Masterpiece of the Italian Renaissance, has been included in the world heritage list of UNESCO. With its impressive concentration of fountains, grottoes, nymphs, water games and hydraulic music, is a much-copied model of European gardens with Mannerist and Baroque style. The villa is located in Tivoli and was commissioned by Cardinal Ippolito II d'Este, son of Alfonso I and Lucrecia Borgia, in a place where there was once a Roman villa. At work, led by Pirro Ligorio, they contributed the most important artists of the era, such as Bernini, who competed to the best of its technical and artistic virtuosity inspired by the magnificence of ancient Rome. Impressive are the lush terraced gardens built on natural slopes and directly fed by the Aniene, totaling more than 200 jets, 250 waterfalls, 100 tanks and 50 fonts. They are also very valuable and interesting interiors decorated with frescos with grotesques reasons.
Overlooking the famous Boboli Gardens, it is one of the greatest examples of architecture in Florence. Built by the Pitti family in 1457 and designed by Brunelleschi, it was sold in 1549 to the Medici, becoming the residence of the great ducal family. Today Palazzo Pitti hosts some of the most important museums in Florence: the first floor there is Galleria Palatina and Appartamenti Reali; and on the ground floor the Museo degli Argenti, which includes the largest collection of precious objects that belonged to the Medici; the Galleria d'Arte Moderna is located on the other side of the top floor and houses a wonderful collection of paintings including Tuscan painters of the nineteenth and twentieth century. In the Palazzina del Cavaliere, separated from the building and immersed in the Boboli Gardens, emerges Museo delle Porcellane, while inside the Palazzina della Meridiana there is Galleria del Costume, which features artifacts of clothing and is housed fashion describing the history of the last 300 years.

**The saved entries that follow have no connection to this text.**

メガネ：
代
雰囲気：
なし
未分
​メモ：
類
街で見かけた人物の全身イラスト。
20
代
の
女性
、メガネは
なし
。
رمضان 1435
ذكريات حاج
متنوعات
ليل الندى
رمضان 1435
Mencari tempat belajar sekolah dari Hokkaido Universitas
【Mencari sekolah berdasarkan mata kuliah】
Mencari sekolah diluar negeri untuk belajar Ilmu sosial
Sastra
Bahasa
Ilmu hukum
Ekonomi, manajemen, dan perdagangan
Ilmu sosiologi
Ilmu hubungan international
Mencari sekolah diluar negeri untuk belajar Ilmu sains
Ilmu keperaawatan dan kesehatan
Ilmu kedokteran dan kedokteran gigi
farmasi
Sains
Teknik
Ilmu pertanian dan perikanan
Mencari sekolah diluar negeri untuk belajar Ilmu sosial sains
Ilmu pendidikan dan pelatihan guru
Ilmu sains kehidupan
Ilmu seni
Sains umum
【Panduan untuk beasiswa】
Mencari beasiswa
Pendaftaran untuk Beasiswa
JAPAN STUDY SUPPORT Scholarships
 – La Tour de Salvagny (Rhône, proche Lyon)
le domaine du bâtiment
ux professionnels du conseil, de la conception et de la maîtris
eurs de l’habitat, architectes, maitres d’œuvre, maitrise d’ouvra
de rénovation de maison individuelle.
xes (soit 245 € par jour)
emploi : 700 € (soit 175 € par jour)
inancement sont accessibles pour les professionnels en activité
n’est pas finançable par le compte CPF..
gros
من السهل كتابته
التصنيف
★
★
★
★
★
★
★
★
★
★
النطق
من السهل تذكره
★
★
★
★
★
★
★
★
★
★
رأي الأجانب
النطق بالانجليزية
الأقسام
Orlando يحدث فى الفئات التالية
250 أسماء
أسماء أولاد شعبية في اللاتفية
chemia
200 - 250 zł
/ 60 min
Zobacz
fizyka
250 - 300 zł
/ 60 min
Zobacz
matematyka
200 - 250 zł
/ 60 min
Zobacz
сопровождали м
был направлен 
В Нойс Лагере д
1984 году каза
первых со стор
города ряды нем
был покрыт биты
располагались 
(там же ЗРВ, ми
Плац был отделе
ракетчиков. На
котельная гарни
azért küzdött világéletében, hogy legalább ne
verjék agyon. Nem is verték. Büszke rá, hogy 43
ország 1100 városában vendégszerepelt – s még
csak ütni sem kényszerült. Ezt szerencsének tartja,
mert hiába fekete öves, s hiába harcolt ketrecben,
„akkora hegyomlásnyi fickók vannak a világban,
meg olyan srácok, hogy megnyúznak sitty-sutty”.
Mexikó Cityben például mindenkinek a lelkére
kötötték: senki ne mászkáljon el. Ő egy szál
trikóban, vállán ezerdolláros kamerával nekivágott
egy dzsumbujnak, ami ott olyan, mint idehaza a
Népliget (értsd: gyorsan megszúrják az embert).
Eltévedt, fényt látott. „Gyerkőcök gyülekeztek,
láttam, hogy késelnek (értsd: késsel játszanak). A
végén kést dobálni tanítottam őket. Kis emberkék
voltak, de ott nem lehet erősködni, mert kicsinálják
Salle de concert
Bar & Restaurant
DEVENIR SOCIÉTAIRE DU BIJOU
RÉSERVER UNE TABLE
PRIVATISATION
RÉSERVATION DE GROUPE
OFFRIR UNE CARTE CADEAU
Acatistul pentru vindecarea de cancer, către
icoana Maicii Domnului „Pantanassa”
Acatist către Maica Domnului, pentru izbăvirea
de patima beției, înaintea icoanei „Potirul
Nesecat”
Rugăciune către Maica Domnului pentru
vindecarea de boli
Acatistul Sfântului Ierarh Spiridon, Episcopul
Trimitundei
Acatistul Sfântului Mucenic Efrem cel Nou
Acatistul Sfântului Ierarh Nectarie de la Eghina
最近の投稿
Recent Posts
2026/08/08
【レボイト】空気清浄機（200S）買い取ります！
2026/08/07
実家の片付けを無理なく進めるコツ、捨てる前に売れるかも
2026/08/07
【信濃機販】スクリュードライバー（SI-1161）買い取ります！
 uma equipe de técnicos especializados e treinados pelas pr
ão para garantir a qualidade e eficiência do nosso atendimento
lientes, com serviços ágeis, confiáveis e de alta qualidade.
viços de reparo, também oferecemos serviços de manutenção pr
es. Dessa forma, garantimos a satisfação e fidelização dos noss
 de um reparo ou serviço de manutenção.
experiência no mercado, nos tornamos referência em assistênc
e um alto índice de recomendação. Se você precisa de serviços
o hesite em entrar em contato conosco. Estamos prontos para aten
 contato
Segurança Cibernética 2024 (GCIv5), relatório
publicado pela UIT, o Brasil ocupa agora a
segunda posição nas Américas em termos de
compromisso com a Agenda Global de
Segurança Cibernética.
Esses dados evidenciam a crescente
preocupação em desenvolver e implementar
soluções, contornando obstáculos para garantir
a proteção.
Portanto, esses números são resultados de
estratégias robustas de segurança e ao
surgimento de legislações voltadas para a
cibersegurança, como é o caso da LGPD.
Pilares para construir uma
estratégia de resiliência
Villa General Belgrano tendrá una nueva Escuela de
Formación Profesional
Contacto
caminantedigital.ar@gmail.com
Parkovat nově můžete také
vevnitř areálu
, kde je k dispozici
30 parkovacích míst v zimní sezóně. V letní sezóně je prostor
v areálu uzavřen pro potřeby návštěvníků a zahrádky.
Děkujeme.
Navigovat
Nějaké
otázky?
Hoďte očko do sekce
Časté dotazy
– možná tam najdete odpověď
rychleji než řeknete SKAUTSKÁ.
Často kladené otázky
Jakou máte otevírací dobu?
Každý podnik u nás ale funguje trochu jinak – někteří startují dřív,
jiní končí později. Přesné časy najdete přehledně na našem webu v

Also called Casina Cinese, is a former royal residence of the Bourbons of Naples located in Palermo. In the eighteenth century, between green lemon trees in the shadow of Mount Pellegrino, it was an exotic and extravagant palace, owned by Baron Giuseppe Maria Lombardo. Chinese-style palace with a central core of masonry topped by a pagoda roof, called Villa of the bells for the thousands of metal bells that adorned the prospectus and the fence. Ferdinand IV of Bourbon chose it as his residence. The apartments are spread over three floors. In the basement there is the ballroom and the courtroom; the first floor is the reception room in Chinese style with fabric panels, dining room and bedroom of the king; on the second floor, the apartment of Queen Maria Carolina; and in the last level, a large octagonal pagoda-covered terrace.